The wiring diagrams can get more complicated ... inserting switches between the dish and the receiver. But there still needs to be one cable between that final switch and the receiver. Inserting a switch does not save on cabling.

DIRECTV has "SWM" (single wire multi-switch) where multiple receivers can share one coax but you're installing DISH. The closest DISH comes to SWM is the new "Dish Pro Hybrid" where multiple Wally receivers can be connected to a single cable from a specific LNB. Otherwise DISH is one receiver per coax.


----------



## Pointhunter75 (Sep 3, 2018)

Thanks!!! If I did buy a 222k which was recommended to me by an rver, I'd have to pay the$7 fee correct?


----------



## P Smith (Jul 25, 2002)

sure


----------



## scooper (Apr 22, 2002)

$10 dual tuner receiver fee.

With the DPP Separator, you only need 1 cable going from the LNB to the 722 / 222 separator.

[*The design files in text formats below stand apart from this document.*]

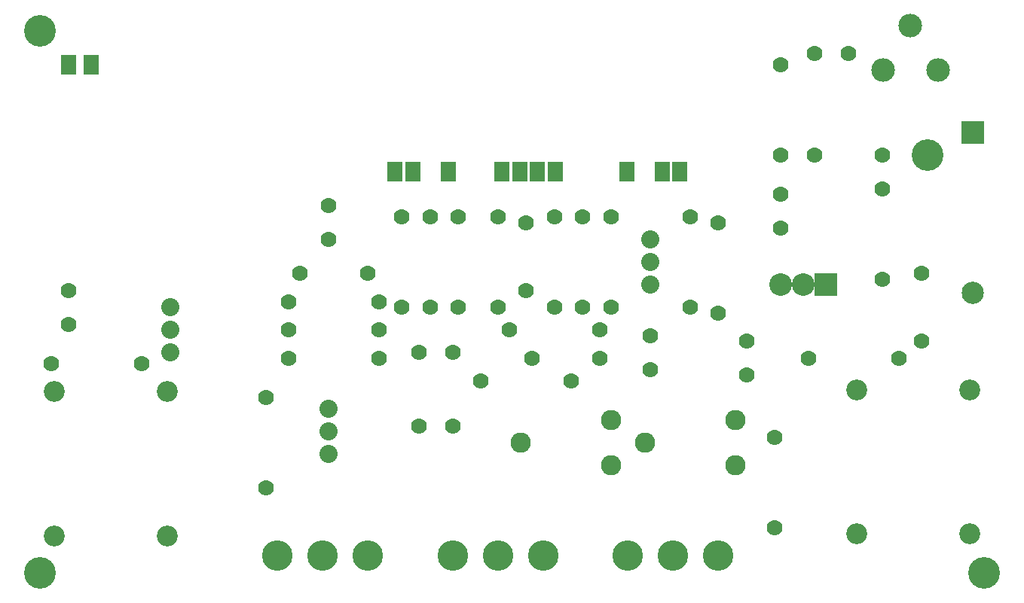
<source format=gbr>
G04 EasyPC Gerber Version 20.0.2 Build 4112 *
G04 #@! TF.Part,Single*
G04 #@! TF.FileFunction,Soldermask,Top *
%FSLAX35Y35*%
%MOIN*%
G04 #@! TA.AperFunction,ComponentPad*
%ADD82R,0.07000X0.09000*%
%ADD27R,0.09858X0.09858*%
%ADD22R,0.10000X0.10000*%
%ADD21C,0.07000*%
%ADD81C,0.08000*%
%ADD141C,0.09000*%
%ADD26C,0.09268*%
%ADD28C,0.09858*%
%ADD23C,0.10000*%
%ADD24C,0.10449*%
%ADD20R,0.05512X0.07874*%
%AMT20*0 Rounded Rectangle Pad at angle 0*4,1,24,-0.02962,-0.04437,0.02962,-0.04437,0.03053,-0.04422,0.03135,-0.04381,0.03200,-0.04316,0.03242,-0.04234,0.03256,-0.04143,0.03256,0.04143,0.03241,0.04234,0.03200,0.04316,0.03135,0.04381,0.03053,0.04423,0.02962,0.04437,-0.02962,0.04437,-0.03053,0.04422,-0.03135,0.04381,-0.03200,0.04316,-0.03242,0.04234,-0.03256,0.04143,-0.03256,-0.04143,-0.03241,-0.04234,-0.03200,-0.04316,-0.03135,-0.04381,-0.03053,-0.04423,-0.02962,-0.04437,0*%
%ADD20T20*%
%ADD25C,0.13500*%
G04 #@! TA.AperFunction,WasherPad*
%ADD140C,0.14000*%
X0Y0D02*
D02*
D20*
X207608Y230250D03*
X215482D03*
X231250Y230270D03*
X254872D03*
X262746D03*
X270620D03*
X278494D03*
X309990Y230250D03*
X325738D03*
X333612D03*
D02*
D21*
X55600Y145250D03*
X63100Y162750D03*
Y177750D03*
X95600Y145250D03*
X150600Y90250D03*
Y130250D03*
X160600Y147750D03*
Y160250D03*
Y172750D03*
X165600Y185250D03*
X178100Y200250D03*
Y215250D03*
X195600Y185250D03*
X200600Y147750D03*
Y160250D03*
Y172750D03*
X210600Y170250D03*
Y210250D03*
X218100Y117750D03*
Y150250D03*
X223100Y170250D03*
Y210250D03*
X233100Y117750D03*
Y150250D03*
X235600Y170250D03*
Y210250D03*
X245600Y137750D03*
X253100Y170250D03*
Y210250D03*
X258100Y160250D03*
X265600Y177750D03*
Y207750D03*
X268100Y147750D03*
X278100Y170250D03*
Y210250D03*
X285600Y137750D03*
X290600Y170250D03*
Y210250D03*
X298100Y147750D03*
Y160250D03*
X303100Y170250D03*
Y210250D03*
X320600Y142750D03*
Y157750D03*
X338100Y170250D03*
Y210250D03*
X350600Y167750D03*
Y207750D03*
X363100Y140250D03*
Y155250D03*
X375600Y72750D03*
Y112750D03*
X378100Y205250D03*
Y220250D03*
Y237750D03*
Y277750D03*
X390600Y147750D03*
X393100Y237750D03*
Y282750D03*
X408100D03*
X423100Y182750D03*
Y222750D03*
Y237750D03*
X430600Y147750D03*
X440600Y155250D03*
Y185250D03*
D02*
D22*
X398100Y180250D03*
D02*
D23*
X378100D03*
X388100D03*
D02*
D24*
X423376Y275250D03*
X435580Y294935D03*
X447785Y275250D03*
D02*
D25*
X155600Y60250D03*
X175600D03*
X195600D03*
X233100D03*
X253100D03*
X273100D03*
X310600D03*
X330600D03*
X350600D03*
D02*
D26*
X56939Y69128D03*
Y133026D03*
X106939Y69128D03*
Y133026D03*
X411761Y69974D03*
Y133872D03*
X461761Y69974D03*
Y133872D03*
D02*
D27*
X463100Y247626D03*
D02*
D28*
Y176800D03*
D02*
D81*
X108100Y150250D03*
Y160250D03*
Y170250D03*
X178100Y105250D03*
Y115250D03*
Y125250D03*
X320600Y180250D03*
Y190250D03*
Y200250D03*
D02*
D82*
X63100Y277750D03*
X73100D03*
D02*
D140*
X50600Y52750D03*
Y292750D03*
X443100Y237750D03*
X468100Y52750D03*
D02*
D141*
X263100Y110250D03*
X303100Y100250D03*
Y120250D03*
X318100Y110250D03*
X358100Y100250D03*
Y120250D03*
X0Y0D02*
M02*

</source>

For 250 feet - you may want to consider using RG11 instead of just RG6 cable for most of the length. Using the RG6 inside the camper would be fine.

And yes - if you are carrying a receiver between the sites, you have to do a Check switch when you change the dish setup. Menu, 6, 1, 1 then choose "Check Switch". No external switches are required.

"Joy Jeff Wright" are not completely up to date on how Dish works now.


----------



## Pointhunter75 (Sep 3, 2018)

scooper said:


> $10 dual tuner receiver fee.
> 
> With the DPP Separator, you only need 1 cable going from the LNB to the 722 / 222 separator.
> 
> ...


Thanks for the info. I'm pretty sure I can shorten the distance. I just bought a western arc dish from an installer. He filled me in on everything. Thanks to everybody for the Help.


----------